Meals with clients, prospects, or employees where business is discussed are 50% deductible. Keep the receipt and note who was there and what you discussed.

Per Diem

Instead of tracking actual meal expenses during travel, you can use the federal per diem rate for meals and incidentals. Simplifies record-keeping considerably.

Education and Development

Continuing Education

Courses, certifications, and training that maintain or improve skills used in your current business. An accountant taking a tax law update course? Deductible. An accountant taking a cooking class? Not deductible.

Conferences and Seminars

Registration fees, travel costs, and materials for industry conferences and professional development events.

Books, Subscriptions, and Publications

Industry publications, trade journals, business books, and professional memberships (trade associations, chambers of commerce).

Financial Costs

Business Loan Interest

Interest on loans used for business purposes — equipment financing, lines of credit, SBA loans, and business credit cards. The principal is not deductible, but the interest is.

Bank Fees and Merchant Processing

Monthly bank fees, wire transfer fees, credit card processing fees (typically 2.5–3.5% of revenue for businesses that accept cards), and payment platform fees.

Bad Debts

If you use the accrual method of accounting and a customer doesn't pay an invoice you've already recorded as income, the uncollectible amount is deductible as a bad debt.

Taxes

State and Local Business Taxes

State income taxes, franchise taxes, gross receipts taxes, and local business taxes paid on business income. Note: the $10,000 State and Local Tax (SALT) cap applies to personal returns but does not limit business deductions for pass-through entities using the Pass-Through Entity Tax (PTET) election (available in most states).

Property Taxes

Real estate taxes on business property and personal property taxes on business equipment are fully deductible business expenses.

Sales Tax on Business Purchases

Sales tax paid on deductible business purchases is part of the deductible cost.

Miscellaneous Deductions You Might Miss

Startup Costs

You can deduct up to $5,000 in startup costs in your first year of business (the rest is amortized over 15 years). This includes market research, business planning, and pre-opening expenses.

Moving Expenses for Business

While personal moving expenses are no longer deductible, costs to relocate business equipment, inventory, or operations to a new location remain a deductible business expense.

Charitable Contributions (C-Corps)

C-corporations can deduct charitable contributions up to 10% of taxable income. Pass-through entities (S-corps, LLCs, partnerships) pass charitable deductions to the owners' personal returns.

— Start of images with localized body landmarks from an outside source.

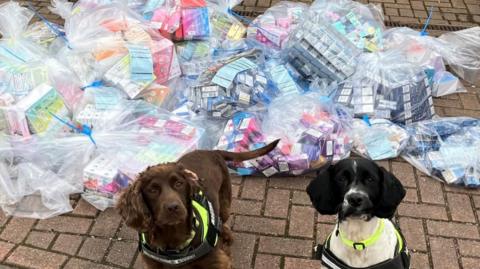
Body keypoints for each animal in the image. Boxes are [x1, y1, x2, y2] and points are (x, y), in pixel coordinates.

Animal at [116, 139, 280, 266]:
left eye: (179, 184)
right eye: (152, 190)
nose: (173, 207)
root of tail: (212, 151)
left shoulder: (218, 261)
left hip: (224, 202)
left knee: (222, 219)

Research and Development Credit

Not a deduction but a dollar-for-dollar tax credit. If you're developing new products, processes, or software, the R&D credit can be worth $10,000–$250,000+ per year.

Energy-Efficient Building Deductions (Section 179D)

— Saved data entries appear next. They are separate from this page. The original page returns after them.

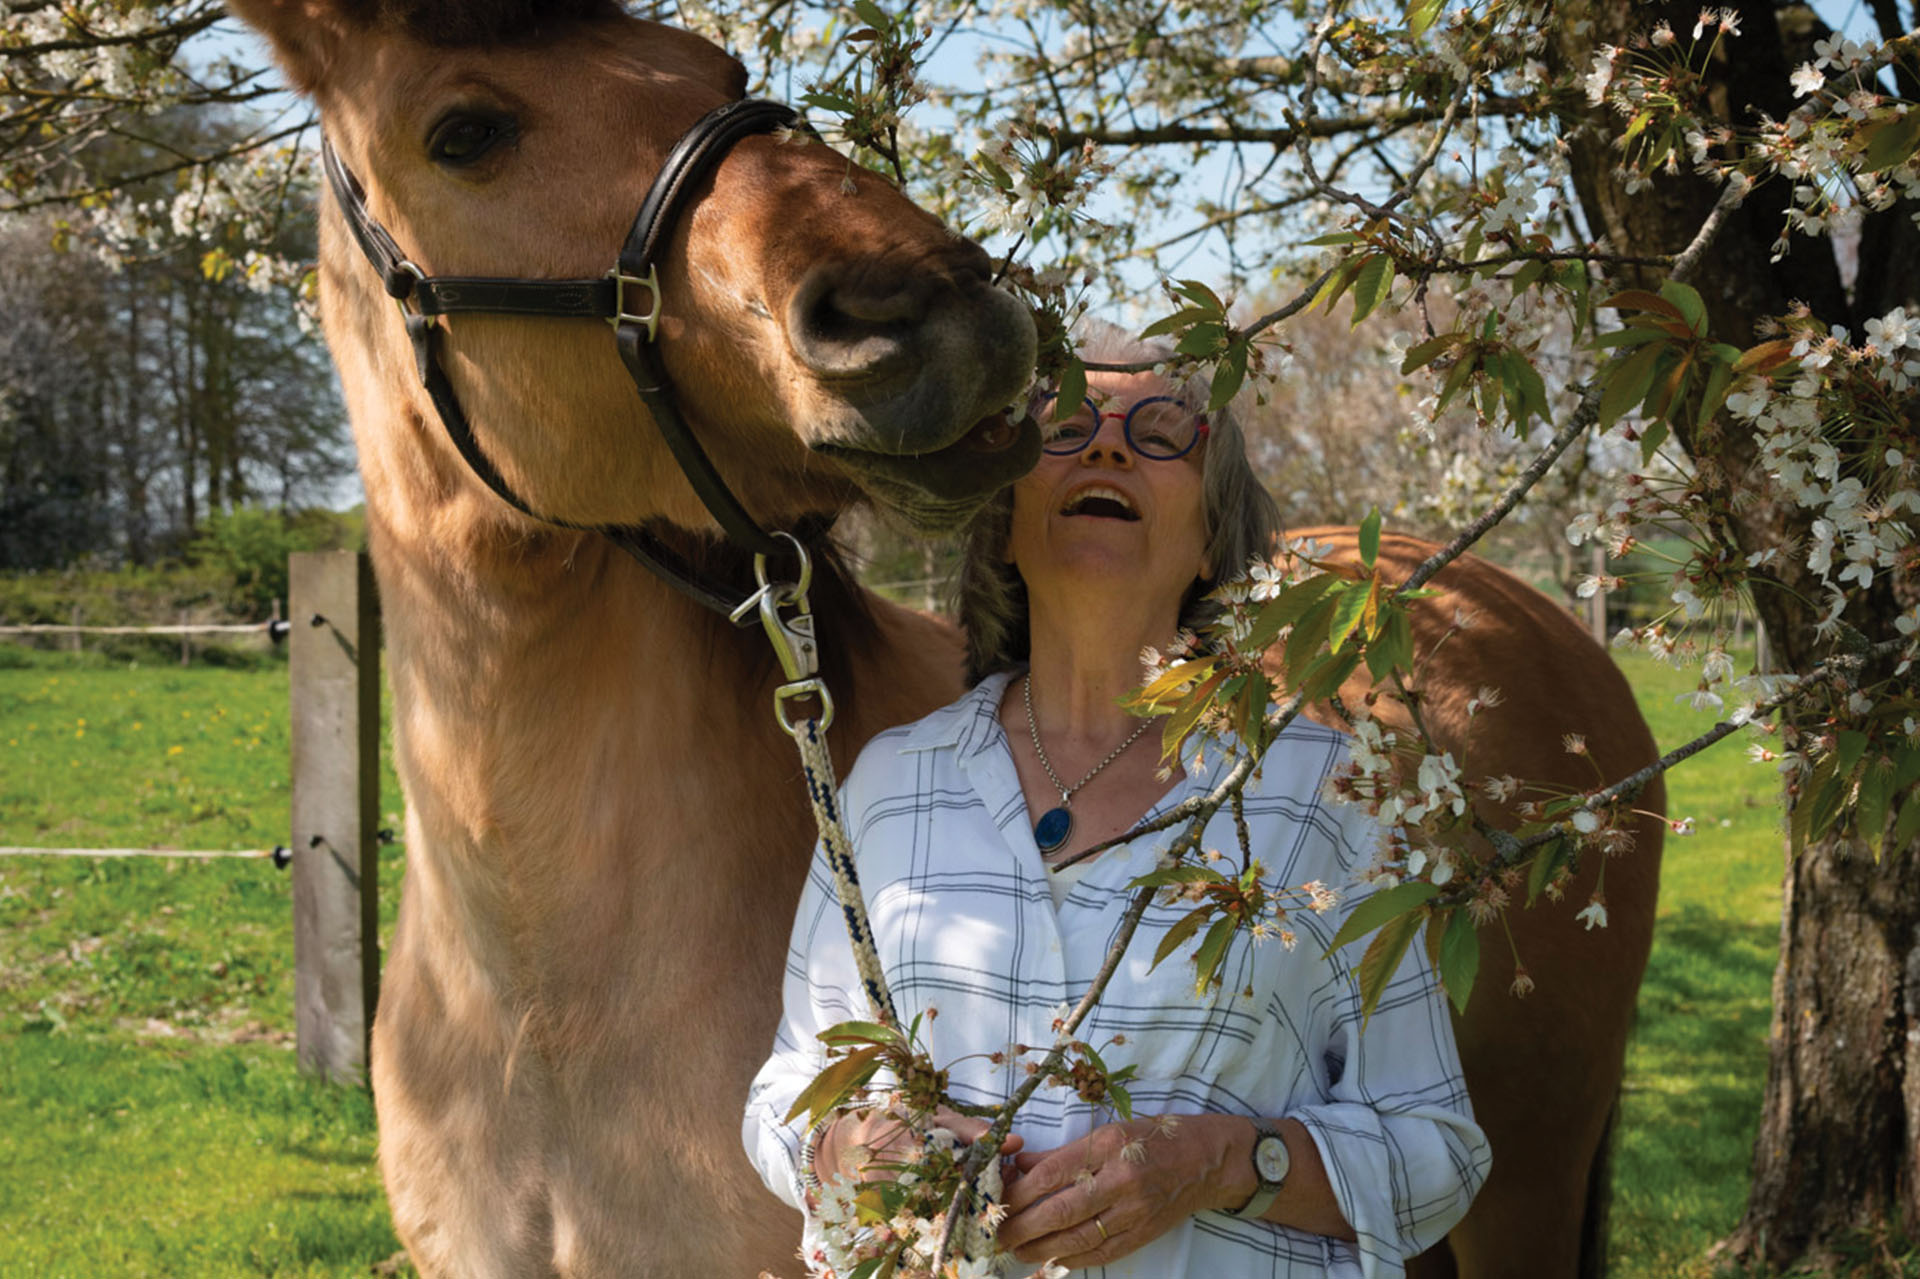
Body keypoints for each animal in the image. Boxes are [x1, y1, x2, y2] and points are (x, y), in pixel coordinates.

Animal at [228, 4, 1666, 1267]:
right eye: (465, 131)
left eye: (716, 65)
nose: (943, 310)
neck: (544, 1004)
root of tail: (1538, 621)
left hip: (1525, 1193)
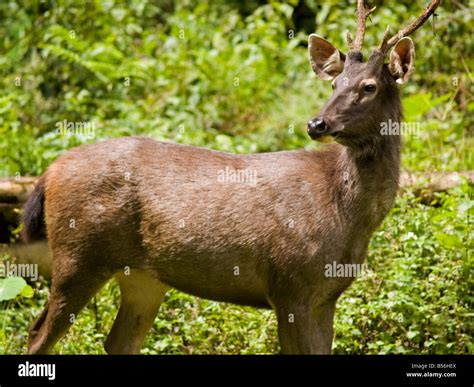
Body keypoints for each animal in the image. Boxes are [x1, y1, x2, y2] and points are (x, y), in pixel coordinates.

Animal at [21, 0, 436, 354]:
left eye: (369, 86)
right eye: (334, 84)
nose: (316, 124)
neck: (347, 216)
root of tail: (49, 172)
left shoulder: (327, 294)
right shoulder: (290, 284)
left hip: (143, 277)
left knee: (117, 341)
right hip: (78, 256)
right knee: (37, 332)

Installed energy-efficient HVAC, lighting, or building envelope improvements in a commercial building you own? You may qualify for deductions up to $5.00 per square foot under the expanded Section 179D.

The deductions exist — the question is whether you're organized enough to claim them. The most commonly missed deductions aren't obscure; they're simple expenses that never made it from a receipt to a tax return. A good bookkeeping system and a proactive tax advisor are your best tools.

Making the Most of Your Deductions

Knowing the deductions exist is step one. Maximizing them requires three things:

Track everything. Use a dedicated business bank account and credit card. Categorize expenses monthly, not at year-end. Use accounting software — QuickBooks, Xero, or even a well-maintained spreadsheet.

Plan before year-end. Many deductions require action before December 31. Equipment purchases, retirement contributions, and prepaid expenses all have timing rules. Year-end tax planning isn't optional — it's where the biggest savings happen.

Work with a specialist. A generalist CPA will file your return accurately. A tax strategist will find the deductions your CPA didn't think to look for. The difference is often $20,000–$100,000 per year in missed savings.